F. Scott Fitzgerald’s briefcase
Notes from the Underground No. 120 | October 3, 2007
Another Chapter of …
The Writing life is sometimes about the lives of other writers, which serve as folded, torn, tattered, faded road maps of how another one (‘of us,’ for some of us) got from here to there—curves, turns, people you met, carried with you awhile along the way (abandoned, loved, lost) …journeys to places you never hoped to see, let alone remember…only rediscover in your own words…never the straightest route between two points, and always the dead end, the climax to your own story, dramatic? ordinary? waiting just ahead when you least expected, or wondered why it took so long. Norbert Blei
It’s [was] the birthday [Sept. 24th] of F. Scott Fitzgerald, born in St. Paul (1896), who was a student at Princeton University when he fell in love with a beautiful rich girl named Ginevra King. She got engaged to somebody else because Fitzgerald didn’t have many prospects. He later said, “She was the first girl I ever loved … [and] she ended up by throwing me over with the most supreme boredom and indifference.”
But that experience gave Fitzgerald an idea for a novel about a young man named Amory Blaine, who falls in love with a beautiful blond debutante named Rosalind Connage and then loses her because she doesn’t want to marry someone with so little money. Fitzgerald struggled to write the book in his parents’ home in St. Paul, pinning revision notes to his curtains and eating all his meals in his bedroom. He called the novel THIS SIDE OF PARADISE, sent it out for publication in early September of 1919, and a couple of weeks later got word that it would be published. Fitzgerald was so excited that he ran outside his house and shouted the news to passing cars and people in the street. He later wrote, “That week, the postman rang and rang, and I paid off my terrible small debts, bought a suit, and woke up every morning into a world of ineffable toploftiness and promise.”

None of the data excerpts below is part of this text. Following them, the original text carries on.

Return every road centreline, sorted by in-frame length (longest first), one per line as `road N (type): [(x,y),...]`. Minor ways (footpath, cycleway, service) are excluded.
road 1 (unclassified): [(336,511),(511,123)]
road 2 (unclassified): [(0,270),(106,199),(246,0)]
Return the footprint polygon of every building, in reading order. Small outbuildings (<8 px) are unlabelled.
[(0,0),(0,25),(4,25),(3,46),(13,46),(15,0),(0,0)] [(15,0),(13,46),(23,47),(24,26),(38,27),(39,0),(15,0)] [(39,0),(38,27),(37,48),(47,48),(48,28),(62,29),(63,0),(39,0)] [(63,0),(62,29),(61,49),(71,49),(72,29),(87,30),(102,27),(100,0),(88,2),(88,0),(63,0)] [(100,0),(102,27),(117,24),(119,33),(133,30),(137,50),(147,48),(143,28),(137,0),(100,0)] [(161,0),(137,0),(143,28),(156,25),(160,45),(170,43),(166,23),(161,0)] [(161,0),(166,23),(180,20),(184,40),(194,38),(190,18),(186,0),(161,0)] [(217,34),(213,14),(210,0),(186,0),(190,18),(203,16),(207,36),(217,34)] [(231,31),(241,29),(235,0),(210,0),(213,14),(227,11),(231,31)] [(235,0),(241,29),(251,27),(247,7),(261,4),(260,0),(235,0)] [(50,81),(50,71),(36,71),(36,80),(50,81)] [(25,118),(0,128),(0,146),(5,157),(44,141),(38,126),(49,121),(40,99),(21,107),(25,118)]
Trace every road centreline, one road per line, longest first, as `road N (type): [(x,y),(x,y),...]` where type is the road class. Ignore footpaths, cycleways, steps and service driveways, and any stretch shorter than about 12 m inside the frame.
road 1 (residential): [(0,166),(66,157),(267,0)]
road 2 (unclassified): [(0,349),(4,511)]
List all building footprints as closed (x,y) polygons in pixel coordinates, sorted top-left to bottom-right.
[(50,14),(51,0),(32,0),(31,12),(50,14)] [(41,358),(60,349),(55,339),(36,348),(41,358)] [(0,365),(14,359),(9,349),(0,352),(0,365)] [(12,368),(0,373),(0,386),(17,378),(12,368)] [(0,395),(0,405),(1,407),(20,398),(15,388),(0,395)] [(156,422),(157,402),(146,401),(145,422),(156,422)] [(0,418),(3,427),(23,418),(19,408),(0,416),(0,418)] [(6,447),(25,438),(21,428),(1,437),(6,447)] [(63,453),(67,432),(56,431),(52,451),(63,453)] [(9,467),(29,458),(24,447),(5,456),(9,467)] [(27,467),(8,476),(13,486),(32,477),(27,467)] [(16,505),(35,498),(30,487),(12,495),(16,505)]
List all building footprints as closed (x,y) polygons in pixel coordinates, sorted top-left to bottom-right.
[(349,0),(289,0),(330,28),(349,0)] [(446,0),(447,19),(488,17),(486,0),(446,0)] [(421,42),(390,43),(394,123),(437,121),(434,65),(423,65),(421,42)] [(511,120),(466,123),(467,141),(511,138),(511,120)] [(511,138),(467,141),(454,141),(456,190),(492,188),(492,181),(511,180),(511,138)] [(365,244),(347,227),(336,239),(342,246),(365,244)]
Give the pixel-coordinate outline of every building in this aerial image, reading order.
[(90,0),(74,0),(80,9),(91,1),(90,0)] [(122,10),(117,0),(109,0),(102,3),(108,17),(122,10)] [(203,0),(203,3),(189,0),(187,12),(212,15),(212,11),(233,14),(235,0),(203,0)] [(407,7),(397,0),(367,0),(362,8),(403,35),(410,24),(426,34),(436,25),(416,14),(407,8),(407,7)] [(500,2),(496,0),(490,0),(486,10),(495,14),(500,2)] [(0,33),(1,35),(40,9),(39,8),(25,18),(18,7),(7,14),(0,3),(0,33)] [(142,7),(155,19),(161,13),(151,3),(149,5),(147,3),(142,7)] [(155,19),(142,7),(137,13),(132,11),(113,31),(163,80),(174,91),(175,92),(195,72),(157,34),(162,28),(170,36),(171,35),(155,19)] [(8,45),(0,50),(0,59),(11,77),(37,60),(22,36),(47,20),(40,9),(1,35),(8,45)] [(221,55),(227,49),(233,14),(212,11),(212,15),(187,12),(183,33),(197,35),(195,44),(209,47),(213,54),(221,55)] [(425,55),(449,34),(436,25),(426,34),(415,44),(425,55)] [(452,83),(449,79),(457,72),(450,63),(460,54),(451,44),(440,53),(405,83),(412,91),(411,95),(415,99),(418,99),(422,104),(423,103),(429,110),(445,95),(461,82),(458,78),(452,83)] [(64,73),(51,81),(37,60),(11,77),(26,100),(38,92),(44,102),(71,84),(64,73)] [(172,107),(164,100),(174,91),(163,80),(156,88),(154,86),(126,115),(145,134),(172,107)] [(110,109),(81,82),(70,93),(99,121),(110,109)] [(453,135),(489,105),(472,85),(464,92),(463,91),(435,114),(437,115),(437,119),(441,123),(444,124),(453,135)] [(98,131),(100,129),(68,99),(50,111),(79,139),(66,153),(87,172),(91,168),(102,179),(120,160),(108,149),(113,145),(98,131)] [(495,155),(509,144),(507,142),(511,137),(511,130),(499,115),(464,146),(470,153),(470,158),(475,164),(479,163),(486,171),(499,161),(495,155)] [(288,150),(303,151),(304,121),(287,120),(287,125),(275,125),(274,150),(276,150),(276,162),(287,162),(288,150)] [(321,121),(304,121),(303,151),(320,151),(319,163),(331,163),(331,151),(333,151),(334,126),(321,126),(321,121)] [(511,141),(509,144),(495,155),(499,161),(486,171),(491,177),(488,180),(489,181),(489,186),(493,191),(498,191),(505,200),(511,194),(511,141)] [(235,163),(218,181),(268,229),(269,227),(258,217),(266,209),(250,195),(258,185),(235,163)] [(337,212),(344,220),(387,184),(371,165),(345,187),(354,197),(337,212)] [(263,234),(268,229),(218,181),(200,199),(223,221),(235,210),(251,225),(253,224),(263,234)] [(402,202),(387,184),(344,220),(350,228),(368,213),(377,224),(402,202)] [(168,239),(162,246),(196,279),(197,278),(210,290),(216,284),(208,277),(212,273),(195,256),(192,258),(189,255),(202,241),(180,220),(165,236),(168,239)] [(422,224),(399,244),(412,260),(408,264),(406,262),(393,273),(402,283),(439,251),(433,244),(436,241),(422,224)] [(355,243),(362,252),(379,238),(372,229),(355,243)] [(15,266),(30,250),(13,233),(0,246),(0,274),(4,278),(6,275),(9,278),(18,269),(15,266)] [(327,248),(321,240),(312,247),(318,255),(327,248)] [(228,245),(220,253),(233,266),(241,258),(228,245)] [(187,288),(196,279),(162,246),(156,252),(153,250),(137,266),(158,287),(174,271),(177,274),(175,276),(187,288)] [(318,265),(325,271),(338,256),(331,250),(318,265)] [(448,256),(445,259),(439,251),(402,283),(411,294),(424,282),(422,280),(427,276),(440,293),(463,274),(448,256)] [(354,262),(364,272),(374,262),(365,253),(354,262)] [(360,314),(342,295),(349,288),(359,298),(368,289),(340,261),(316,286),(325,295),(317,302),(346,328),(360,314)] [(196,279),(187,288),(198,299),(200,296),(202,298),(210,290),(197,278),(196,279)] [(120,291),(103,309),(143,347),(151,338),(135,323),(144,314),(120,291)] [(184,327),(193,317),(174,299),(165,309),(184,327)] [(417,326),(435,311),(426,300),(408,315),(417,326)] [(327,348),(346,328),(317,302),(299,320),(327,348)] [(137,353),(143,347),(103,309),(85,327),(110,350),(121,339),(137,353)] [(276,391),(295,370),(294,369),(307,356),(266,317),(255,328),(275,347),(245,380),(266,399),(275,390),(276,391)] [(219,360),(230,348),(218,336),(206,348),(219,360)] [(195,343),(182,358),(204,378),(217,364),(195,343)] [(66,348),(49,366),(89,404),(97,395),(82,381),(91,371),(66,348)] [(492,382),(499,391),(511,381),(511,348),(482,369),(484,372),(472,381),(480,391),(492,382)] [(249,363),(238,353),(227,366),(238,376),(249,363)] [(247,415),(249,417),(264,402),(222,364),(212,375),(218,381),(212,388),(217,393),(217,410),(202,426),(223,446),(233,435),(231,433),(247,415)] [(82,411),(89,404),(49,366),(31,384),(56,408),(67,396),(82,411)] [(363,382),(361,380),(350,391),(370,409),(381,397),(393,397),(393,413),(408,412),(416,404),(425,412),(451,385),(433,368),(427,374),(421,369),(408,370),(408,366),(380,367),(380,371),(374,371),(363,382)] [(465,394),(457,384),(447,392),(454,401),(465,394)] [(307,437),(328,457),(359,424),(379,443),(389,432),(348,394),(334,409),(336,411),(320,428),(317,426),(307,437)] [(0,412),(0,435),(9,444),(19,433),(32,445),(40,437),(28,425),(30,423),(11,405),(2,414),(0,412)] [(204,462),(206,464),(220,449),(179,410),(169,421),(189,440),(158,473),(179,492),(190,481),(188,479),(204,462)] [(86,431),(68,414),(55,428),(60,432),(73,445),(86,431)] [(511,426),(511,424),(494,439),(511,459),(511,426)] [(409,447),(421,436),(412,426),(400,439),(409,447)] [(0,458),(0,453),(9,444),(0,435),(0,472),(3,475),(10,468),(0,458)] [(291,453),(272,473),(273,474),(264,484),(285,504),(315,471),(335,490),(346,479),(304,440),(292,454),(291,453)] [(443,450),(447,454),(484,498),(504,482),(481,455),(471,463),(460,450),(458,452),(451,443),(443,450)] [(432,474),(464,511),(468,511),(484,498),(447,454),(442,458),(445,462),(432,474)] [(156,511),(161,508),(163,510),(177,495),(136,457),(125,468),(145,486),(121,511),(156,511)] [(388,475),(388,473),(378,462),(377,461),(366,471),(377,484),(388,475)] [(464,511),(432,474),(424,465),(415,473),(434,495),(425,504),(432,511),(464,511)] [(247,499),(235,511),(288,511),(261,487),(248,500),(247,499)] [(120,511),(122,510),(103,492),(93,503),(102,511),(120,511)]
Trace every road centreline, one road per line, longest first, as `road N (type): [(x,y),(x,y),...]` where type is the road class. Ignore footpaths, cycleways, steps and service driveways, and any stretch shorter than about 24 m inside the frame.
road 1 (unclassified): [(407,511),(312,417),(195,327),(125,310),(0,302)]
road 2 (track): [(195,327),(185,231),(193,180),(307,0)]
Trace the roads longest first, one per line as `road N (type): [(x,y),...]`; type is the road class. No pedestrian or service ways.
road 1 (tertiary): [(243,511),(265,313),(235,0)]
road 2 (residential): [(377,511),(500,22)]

The publication of THIS SIDE OF PARADISE in 1920 made Fitzgerald famous almost overnight, and it won him the heart of a woman named Zelda Sayre, whom he’d met while he was in the military. He finally got the girl, he got to be a star, and he got to be rich. He went off to Paris to write his great masterpiece, THE GREAT GATSBY (1925), about a wealthy bootlegger who wears pink suits and throws extravagant parties and is obsessed with winning back the love of his life, Daisy Buchanan. Fitzgerald was never entirely satisfied with the main character, Jay Gatsby. He said, “I never at any one time saw him clear myself — for he started as one man I knew and then changed into myself.” The novel got good reviews, but it flopped with readers and never even sold out its first printing. By the time the stock market crashed in 1929, Fitzgerald’s marriage was falling apart and his books weren’t selling anymore.
When Fitzgerald’s last complete novel, TENDER IS THE NIGHT came out in 1934, it got mixed reviews. He died in 1940 at the age of 44. That year, all of his books sold a total of 72 copies, with royalties of $13. Today, THE GREAT GATSBY sells about 300,000 copies a year.
F. Scott Fitzgerald said, “What people are ashamed of usually makes a good story.”